Document extract:
========

Chicken and Leek Pie and Its All-Butter Crust

I made this Chicken and Leek Pie last night because I like to make pie. I added sweet currants and balsamic to this savory Chicken and Leek pie because I thought it would provide some balance. I didn’t give my pie much more thought than that. As I said I like to make pie and I generally don’t need too much motivation. Still, I gave the filling for this pie much more thought than I did to the crust. When making a savory pie I almost always use the all-butter crust I call the “Basic Pie Pastry” in my book Savory Pies. Especially when I don’t want to think too much.

========

Data listing:

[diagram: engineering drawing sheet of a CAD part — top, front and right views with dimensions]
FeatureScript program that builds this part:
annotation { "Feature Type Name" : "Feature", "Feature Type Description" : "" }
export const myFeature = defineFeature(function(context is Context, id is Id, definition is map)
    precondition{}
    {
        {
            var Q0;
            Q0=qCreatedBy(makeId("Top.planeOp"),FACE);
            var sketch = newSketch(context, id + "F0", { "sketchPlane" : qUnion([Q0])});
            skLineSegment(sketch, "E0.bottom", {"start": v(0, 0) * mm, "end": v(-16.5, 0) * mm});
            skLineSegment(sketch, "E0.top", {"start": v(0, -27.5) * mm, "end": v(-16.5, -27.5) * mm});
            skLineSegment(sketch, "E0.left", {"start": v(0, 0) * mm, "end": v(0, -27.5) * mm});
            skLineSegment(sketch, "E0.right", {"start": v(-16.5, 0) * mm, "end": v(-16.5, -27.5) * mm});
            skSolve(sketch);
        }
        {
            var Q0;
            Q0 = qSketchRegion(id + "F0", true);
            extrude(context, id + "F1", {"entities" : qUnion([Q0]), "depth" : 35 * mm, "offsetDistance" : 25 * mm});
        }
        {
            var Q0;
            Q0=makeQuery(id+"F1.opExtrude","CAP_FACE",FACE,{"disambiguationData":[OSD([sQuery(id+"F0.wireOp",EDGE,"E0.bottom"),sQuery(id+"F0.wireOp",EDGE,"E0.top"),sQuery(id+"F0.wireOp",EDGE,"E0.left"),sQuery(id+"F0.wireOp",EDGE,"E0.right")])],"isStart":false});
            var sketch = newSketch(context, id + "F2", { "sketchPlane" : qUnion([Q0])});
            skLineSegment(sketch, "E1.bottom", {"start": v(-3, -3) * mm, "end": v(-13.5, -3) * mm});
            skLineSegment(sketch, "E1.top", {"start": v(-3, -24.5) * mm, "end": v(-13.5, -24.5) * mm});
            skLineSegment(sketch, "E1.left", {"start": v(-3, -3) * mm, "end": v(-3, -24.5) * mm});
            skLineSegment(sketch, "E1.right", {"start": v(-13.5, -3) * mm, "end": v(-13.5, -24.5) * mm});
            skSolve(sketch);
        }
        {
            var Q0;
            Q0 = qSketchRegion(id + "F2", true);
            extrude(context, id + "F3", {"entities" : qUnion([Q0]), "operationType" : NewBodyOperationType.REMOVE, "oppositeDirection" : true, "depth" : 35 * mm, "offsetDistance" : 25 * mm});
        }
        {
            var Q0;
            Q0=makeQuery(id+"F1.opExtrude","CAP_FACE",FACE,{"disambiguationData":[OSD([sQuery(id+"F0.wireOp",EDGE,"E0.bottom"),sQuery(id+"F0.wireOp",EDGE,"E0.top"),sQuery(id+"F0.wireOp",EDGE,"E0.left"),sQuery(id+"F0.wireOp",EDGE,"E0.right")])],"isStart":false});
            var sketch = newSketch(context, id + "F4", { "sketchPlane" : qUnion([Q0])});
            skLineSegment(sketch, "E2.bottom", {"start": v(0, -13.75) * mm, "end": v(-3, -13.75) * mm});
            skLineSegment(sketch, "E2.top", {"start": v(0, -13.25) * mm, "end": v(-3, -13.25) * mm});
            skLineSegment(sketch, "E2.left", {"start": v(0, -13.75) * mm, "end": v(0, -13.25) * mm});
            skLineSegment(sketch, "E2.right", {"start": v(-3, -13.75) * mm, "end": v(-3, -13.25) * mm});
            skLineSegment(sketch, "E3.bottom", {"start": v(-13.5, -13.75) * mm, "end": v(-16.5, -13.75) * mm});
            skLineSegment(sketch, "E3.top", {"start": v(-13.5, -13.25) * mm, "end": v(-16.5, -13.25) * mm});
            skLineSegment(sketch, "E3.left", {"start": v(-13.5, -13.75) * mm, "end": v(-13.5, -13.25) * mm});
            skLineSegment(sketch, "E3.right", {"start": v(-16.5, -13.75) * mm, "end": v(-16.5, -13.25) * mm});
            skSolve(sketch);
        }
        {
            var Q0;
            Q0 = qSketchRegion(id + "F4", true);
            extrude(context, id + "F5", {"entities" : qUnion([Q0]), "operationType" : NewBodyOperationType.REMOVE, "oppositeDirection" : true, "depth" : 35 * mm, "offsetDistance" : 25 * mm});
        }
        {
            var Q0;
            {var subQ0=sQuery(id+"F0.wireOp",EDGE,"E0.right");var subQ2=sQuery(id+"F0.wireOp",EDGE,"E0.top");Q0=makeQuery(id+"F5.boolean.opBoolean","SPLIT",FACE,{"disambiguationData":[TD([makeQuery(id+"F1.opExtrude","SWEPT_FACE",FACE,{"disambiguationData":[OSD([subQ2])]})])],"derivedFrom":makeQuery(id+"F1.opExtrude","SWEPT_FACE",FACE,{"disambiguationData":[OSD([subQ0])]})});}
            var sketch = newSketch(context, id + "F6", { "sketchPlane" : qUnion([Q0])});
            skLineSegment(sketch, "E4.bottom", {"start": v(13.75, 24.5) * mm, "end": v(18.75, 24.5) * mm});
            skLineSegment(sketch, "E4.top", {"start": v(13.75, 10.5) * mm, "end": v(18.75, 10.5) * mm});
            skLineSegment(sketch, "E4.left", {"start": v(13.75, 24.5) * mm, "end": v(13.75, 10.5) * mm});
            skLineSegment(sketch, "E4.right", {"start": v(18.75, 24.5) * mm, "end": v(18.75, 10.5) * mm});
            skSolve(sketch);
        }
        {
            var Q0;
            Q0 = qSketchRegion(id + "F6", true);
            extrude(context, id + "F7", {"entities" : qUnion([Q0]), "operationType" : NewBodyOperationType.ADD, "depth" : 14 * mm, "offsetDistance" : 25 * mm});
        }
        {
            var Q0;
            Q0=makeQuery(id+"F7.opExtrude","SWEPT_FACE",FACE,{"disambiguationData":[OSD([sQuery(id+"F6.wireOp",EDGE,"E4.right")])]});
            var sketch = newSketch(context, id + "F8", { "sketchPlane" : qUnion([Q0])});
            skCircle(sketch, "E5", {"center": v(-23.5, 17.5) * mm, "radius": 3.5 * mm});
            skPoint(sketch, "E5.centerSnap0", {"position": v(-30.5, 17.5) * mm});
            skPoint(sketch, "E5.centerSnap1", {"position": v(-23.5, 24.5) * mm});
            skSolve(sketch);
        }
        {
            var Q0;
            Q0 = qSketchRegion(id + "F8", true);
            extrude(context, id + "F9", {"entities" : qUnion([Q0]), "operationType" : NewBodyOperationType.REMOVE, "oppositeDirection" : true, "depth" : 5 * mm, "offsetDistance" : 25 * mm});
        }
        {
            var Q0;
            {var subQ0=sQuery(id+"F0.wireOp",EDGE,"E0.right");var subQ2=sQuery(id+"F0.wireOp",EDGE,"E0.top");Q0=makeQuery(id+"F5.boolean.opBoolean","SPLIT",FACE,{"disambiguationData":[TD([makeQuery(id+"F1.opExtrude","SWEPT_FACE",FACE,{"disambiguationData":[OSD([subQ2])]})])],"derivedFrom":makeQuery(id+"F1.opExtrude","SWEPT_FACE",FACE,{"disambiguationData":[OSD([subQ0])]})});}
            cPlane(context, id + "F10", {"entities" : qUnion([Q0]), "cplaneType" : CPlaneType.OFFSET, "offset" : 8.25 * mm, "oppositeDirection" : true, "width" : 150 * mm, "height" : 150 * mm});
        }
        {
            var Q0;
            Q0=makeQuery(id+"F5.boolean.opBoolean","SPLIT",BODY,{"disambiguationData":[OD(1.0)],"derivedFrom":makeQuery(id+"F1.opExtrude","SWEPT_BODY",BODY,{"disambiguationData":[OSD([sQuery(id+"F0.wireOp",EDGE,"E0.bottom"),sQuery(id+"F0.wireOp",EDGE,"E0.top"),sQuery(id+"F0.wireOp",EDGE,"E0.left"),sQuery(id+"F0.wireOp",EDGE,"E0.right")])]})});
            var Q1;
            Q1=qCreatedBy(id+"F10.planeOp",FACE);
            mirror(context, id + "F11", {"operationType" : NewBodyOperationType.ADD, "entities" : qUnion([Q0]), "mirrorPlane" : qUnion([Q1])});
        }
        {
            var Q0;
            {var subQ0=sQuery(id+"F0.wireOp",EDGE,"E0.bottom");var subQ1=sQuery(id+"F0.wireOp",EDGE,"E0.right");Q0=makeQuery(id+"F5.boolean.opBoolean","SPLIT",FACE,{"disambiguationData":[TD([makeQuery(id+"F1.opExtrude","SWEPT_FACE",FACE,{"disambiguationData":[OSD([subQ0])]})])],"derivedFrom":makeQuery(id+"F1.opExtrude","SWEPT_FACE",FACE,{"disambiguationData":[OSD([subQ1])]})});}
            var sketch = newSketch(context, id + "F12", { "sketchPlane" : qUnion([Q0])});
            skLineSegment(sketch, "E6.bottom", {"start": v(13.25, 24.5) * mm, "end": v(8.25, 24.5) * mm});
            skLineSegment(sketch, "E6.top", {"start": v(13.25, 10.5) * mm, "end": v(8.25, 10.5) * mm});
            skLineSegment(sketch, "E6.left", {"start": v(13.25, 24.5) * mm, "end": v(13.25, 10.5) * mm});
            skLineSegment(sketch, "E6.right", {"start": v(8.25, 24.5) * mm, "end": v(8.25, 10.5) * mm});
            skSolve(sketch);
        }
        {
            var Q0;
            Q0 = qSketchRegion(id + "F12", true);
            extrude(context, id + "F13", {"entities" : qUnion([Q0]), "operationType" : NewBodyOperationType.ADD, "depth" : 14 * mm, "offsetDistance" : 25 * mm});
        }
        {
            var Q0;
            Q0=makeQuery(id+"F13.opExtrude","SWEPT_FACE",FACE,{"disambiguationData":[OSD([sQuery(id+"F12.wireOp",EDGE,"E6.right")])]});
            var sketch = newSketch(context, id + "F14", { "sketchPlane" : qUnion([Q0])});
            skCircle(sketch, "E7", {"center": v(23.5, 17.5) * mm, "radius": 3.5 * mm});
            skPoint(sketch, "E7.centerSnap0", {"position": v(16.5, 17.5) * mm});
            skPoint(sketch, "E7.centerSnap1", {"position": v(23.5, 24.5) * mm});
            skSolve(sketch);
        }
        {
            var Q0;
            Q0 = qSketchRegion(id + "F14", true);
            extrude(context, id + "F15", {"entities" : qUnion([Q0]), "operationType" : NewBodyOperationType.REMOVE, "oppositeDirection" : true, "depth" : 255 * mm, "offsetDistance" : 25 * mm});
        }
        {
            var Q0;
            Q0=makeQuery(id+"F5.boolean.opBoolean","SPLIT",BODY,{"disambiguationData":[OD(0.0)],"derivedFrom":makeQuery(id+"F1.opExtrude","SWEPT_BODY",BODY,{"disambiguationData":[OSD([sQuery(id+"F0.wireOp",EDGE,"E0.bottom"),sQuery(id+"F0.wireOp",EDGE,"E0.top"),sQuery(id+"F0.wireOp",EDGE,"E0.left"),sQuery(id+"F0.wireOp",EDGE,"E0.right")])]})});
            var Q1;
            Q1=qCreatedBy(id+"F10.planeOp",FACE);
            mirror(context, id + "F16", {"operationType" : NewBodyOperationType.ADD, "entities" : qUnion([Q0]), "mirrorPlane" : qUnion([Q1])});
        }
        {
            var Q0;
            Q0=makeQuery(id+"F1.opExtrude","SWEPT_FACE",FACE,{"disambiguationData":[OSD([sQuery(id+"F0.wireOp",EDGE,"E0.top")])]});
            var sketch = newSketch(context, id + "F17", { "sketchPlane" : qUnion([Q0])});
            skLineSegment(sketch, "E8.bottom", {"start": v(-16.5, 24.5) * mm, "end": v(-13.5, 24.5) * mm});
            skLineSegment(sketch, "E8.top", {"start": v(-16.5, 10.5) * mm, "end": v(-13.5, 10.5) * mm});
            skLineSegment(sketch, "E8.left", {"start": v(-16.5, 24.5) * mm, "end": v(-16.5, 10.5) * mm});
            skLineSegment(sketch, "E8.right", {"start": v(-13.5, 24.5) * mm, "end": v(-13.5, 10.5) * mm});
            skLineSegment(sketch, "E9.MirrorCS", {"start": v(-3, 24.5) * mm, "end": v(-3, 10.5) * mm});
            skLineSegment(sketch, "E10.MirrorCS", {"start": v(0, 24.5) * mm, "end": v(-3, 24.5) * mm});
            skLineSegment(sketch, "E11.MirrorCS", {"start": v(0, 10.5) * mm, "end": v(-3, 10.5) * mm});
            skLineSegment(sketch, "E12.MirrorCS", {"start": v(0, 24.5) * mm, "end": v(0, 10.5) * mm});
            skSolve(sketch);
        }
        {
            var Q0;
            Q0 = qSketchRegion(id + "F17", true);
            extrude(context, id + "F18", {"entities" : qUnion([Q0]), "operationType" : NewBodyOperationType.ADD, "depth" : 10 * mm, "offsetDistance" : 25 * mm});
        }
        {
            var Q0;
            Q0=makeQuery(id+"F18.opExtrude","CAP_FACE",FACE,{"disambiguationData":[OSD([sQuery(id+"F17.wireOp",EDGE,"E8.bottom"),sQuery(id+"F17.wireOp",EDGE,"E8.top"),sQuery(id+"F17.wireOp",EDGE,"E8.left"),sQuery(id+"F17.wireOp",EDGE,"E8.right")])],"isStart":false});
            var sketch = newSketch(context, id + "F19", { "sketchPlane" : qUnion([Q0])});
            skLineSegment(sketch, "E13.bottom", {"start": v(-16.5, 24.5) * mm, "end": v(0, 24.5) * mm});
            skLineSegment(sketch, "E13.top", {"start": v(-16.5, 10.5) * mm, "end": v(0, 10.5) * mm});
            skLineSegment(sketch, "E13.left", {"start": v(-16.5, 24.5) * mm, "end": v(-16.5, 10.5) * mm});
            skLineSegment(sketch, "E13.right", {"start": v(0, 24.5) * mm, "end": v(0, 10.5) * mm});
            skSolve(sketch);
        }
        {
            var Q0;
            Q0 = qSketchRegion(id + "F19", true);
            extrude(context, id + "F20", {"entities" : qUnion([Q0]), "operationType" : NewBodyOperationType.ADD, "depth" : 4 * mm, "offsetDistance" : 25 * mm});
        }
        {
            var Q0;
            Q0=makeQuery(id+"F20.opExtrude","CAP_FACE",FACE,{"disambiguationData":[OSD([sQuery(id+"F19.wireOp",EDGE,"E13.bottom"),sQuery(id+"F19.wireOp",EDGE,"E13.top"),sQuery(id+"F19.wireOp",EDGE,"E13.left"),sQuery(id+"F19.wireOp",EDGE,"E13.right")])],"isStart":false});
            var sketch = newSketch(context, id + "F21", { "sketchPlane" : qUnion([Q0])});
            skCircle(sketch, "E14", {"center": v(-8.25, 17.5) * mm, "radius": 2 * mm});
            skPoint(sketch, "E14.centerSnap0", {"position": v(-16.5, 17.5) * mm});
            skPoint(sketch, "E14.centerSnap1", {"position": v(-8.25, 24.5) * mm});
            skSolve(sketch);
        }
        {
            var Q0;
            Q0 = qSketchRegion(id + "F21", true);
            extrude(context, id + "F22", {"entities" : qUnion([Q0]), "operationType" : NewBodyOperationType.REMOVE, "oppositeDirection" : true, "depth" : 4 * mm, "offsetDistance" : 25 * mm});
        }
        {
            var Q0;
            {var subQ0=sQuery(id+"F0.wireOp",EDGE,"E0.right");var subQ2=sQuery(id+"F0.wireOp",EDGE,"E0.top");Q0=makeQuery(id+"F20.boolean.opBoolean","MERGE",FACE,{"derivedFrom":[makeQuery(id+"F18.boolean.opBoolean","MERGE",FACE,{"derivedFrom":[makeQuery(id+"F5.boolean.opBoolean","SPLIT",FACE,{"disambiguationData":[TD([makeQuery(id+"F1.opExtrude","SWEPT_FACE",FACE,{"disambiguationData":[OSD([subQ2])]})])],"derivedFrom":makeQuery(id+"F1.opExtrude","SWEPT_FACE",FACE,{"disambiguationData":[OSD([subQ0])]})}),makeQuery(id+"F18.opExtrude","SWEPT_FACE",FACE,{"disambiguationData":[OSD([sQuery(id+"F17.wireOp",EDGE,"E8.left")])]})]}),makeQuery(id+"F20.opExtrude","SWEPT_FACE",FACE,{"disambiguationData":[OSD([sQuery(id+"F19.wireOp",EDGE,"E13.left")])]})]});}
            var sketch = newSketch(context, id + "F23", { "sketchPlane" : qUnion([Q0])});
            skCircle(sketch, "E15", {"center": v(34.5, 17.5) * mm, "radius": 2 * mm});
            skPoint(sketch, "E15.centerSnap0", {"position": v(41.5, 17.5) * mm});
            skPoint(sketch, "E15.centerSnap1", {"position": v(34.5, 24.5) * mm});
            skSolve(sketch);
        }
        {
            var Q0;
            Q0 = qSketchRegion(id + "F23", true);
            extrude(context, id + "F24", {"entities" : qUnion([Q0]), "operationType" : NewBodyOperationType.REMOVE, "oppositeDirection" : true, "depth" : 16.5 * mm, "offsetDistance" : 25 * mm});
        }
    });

========

Aim of the task:
Copy out the chicken and leek pie passage from above in full, word for word, including its title.

Response to the exercise:
Chicken and Leek Pie and Its All-Butter Crust

I made this Chicken and Leek Pie last night because I like to make pie. I added sweet currants and balsamic to this savory Chicken and Leek pie because I thought it would provide some balance. I didn’t give my pie much more thought than that. As I said I like to make pie and I generally don’t need too much motivation. Still, I gave the filling for this pie much more thought than I did to the crust. When making a savory pie I almost always use the all-butter crust I call the “Basic Pie Pastry” in my book Savory Pies. Especially when I don’t want to think too much.